The cavalry arrived in the form of Ginger and Nellie but not Alice; Jonas had forbidden his wife to come – his own tea wasn’t on the table yet and he reckoned that trumped the king’s dinner – so Ginger had the coachman stop at Watson Street for Nellie then hotfoot it back to Netherwood Hall.
They were ready for action in their pinnies, Eve’s right-hand women, sitting in one of the earl’s carriages with an aura about them of great importance. In the kitchen they were greeted with a smile and a nod, but there was too much to do to give any time to pleasantries. The beef was in, and there were plum puddings rattling on their trivets on the range. A scribbled menu in Mrs Adams’s near-illegible hand was now in Eve’s possession, though she had made a small alteration to the running order; her Yorkshire puddings would be served as a course in their own right, before the rib of beef and after the pea and bacon soup. It seemed only fair, thought Eve, that they should take centre stage, since they had lured the king to Netherwood in the first place. A good, thick onion gravy would accompany each pudding, served in sweet little individual brass pitchers that Eve had found, dusty and forgotten, stacked in a dresser cupboard. Ivy, shaking slightly and still pasty with shock, was currently preparing them for use, rubbing them with roche alum, buffing them until they shone with the brilliance of solid gold. Nellie was making custard for the plum puddings and had taken over the claret gravy for the beef, too. Ginger was on hollandaise for the salmon fishcakes, and had moved in on the curd tart: Sarah Pickersgill, who had been about to make a start, had been happy to give way, fetching fresh curds from the dairy for Ginger then busying herself soaking currants in rum, the sort of simple task she enjoyed most. No wonder Mary Adams had dropped down dead, thought Eve: the miracle was that it hadn’t happened sooner. There wasn’t a dish of food left this kitchen that Mrs Adams hadn’t had a hand in. Perhaps the strain of performing this feat day in, day out – and, ultimately, terrifyingly, for the reigning monarch – had in the end proved fatal.

‘Do you think a woman could cook ’erself to death?’ Eve asked Nellie, who had just enveloped them both in meaty steam by adding wine to a pan of bubbling beef juices.

Nellie sniffed judgmentally. ‘It were fat killed Mary Adams, you mark my words,’ she said. ‘She fair fills that larder floor. I ’ope t’undertaker ’as plenty ’o timber because she’ll take some boxing.’

‘Always a good spread here. House of plenty, this one.’

The Duke of Knightwick, sitting next to Thea Stirling, patted his pot belly with both hands as if to show her where the food was going.

‘Y’see, you can’t always rely on these great houses,’ he continued. Thea, not very fascinated, glanced at Tobias to see if he was still watching her. He was. ‘At Chatsworth one year’ – the duke lowered his voice now as if the Devonshires, who were safely at home in their Derbyshire pile, might be straining to eavesdrop – ‘the snipe ran short and there were no apologies. None at all. I was given half a bird. Imagine!’

Thea smiled, shook her head in a parody of astonishment and tried to imagine half a snipe but found she couldn’t even picture a whole one. She added snipe to her mental list of things to look up in the English dictionary back in her room.

‘I mean to say,’ said the duke, ‘I’ll share most things with any man, even my wife, but I won’t be made to share a snipe!’ He roared with laughter at his own wit while opposite and along, the Duchess of Knightwick raised a knowing, saucy eyebrow at Sir Wally Goldman.
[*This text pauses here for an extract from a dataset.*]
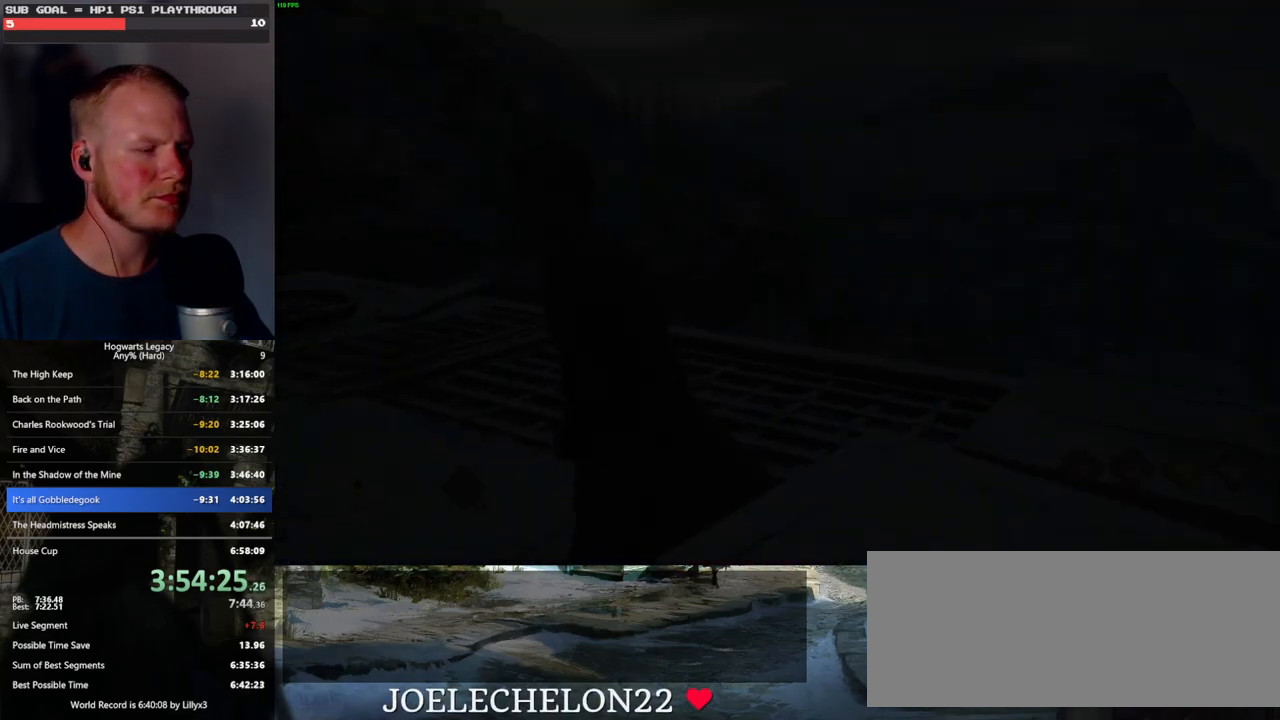
{"keys": ["w"], "mouse": [], "events": [[283, "w", "down"]]}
Extraordinary, thought Thea. She cut another glance at Tobias, who caught it and smiled at her. He would be accused of neglecting his neighbours at this rate. She was pleased, though, even as she looked away.

Parkinson stepped into the room, followed by a slick procession of footmen bearing in each of their hands a silver-domed platter. The king sat up in his chair with a boyish enthusiasm for what was to come and conversation, while not
entirely ceasing, dropped to a few murmured exchanges. The footmen slid soundlessly around the table, sharing themselves one between two, and then in perfect synchronicity they placed the platters in a precise and measured fashion onto the table before the diners. A barely discernible tilt of the head from Parkinson, and the domes were raised in beautiful unison, revealing small tureens of the sort of pea and bacon soup that was commonplace all over Netherwood town, but an extraordinary novelty here.
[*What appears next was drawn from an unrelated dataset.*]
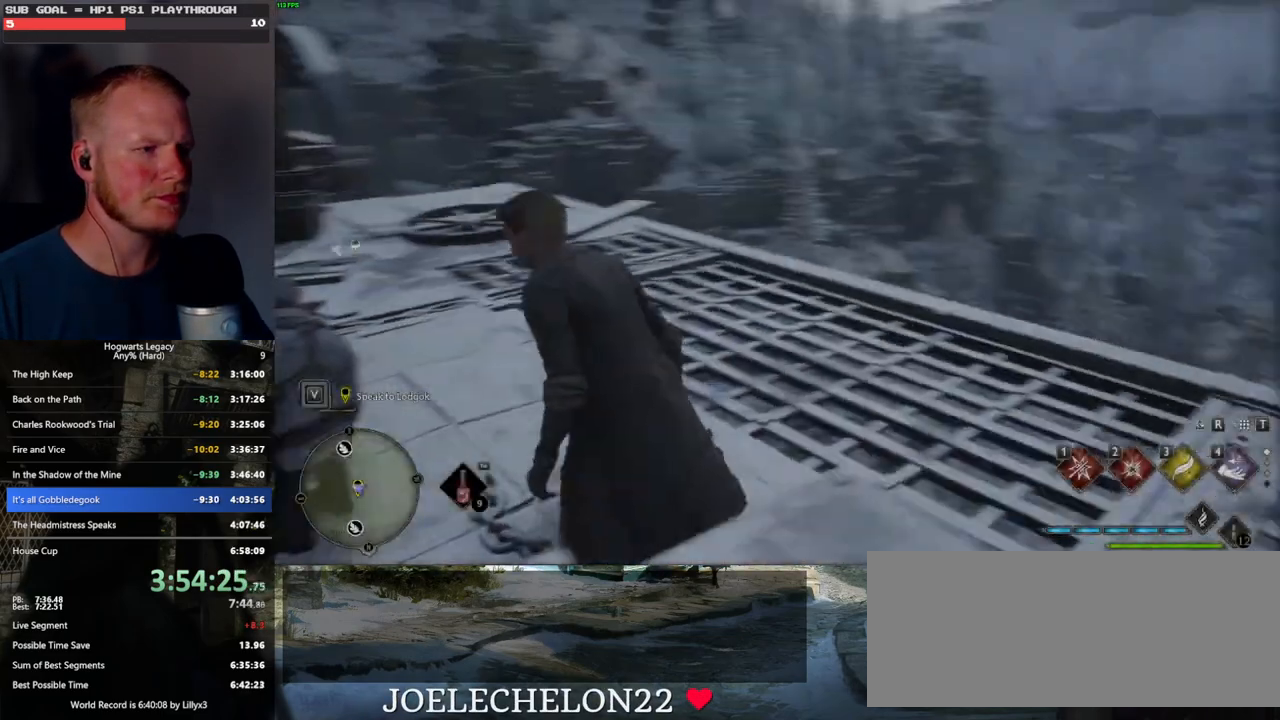
{"keys": ["tab"], "mouse": [], "events": [[183, "tab", "down"], [300, "w", "up"]]}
The monarch, watched in varying degrees of fondness by the whole table, dipped his great head like an inquisitive bear and took a deep, impolite, appreciative sniff of the vapours that rose from the bowl. His face registered great pleasure and the countess allowed herself a small frisson of satisfaction: triumph was in the air. The king smiled at Clarissa, lifted his spoon, and began to eat.

Chapter 13

A
nna regarded Silas coolly. He wasn’t looking at her, but was reading the newspaper she’d bought earlier, scouring the business pages for, he said, news of his investments. He whistled as he read, the implication being that his shares were high or – perhaps – that high or low, it was all the same to him. Anna didn’t ask. There was a quality about Silas that she found hard to define but which made her determined to resist him. It was late, and she wished he would go. She sat at the sewing machine and concentrated on the fabric in her hands; it was a new bolt of cloth, a jacquard weave, richly patterned in shades of blue from cornflower through to dove grey, the different colours of the summer sky. Anna spent more time in the draper’s than in any other shop in Netherwood. The smell of new fabric lured her just as surely as others were drawn to the aroma of baking bread. She loved the possibilities, the potential, of the cloth: the linens, silks, chintzes, brocades, velvets and damasks. In the shady privacy between the shelves of fabric rolls she imagined Ravenscliffe draped and upholstered, enhanced and embellished by the curtains and covers she planned to make. The cloth she held now was destined for a large window on a half-landing where the staircase turned
an elegant forty-five-degree angle before making its final flight. Anna raised a corner of the cloth to her face and inhaled surreptitiously, smelling its newness, feeling the texture of the weave against her cheek, and when she lowered it Silas was watching her with a smirk on his face.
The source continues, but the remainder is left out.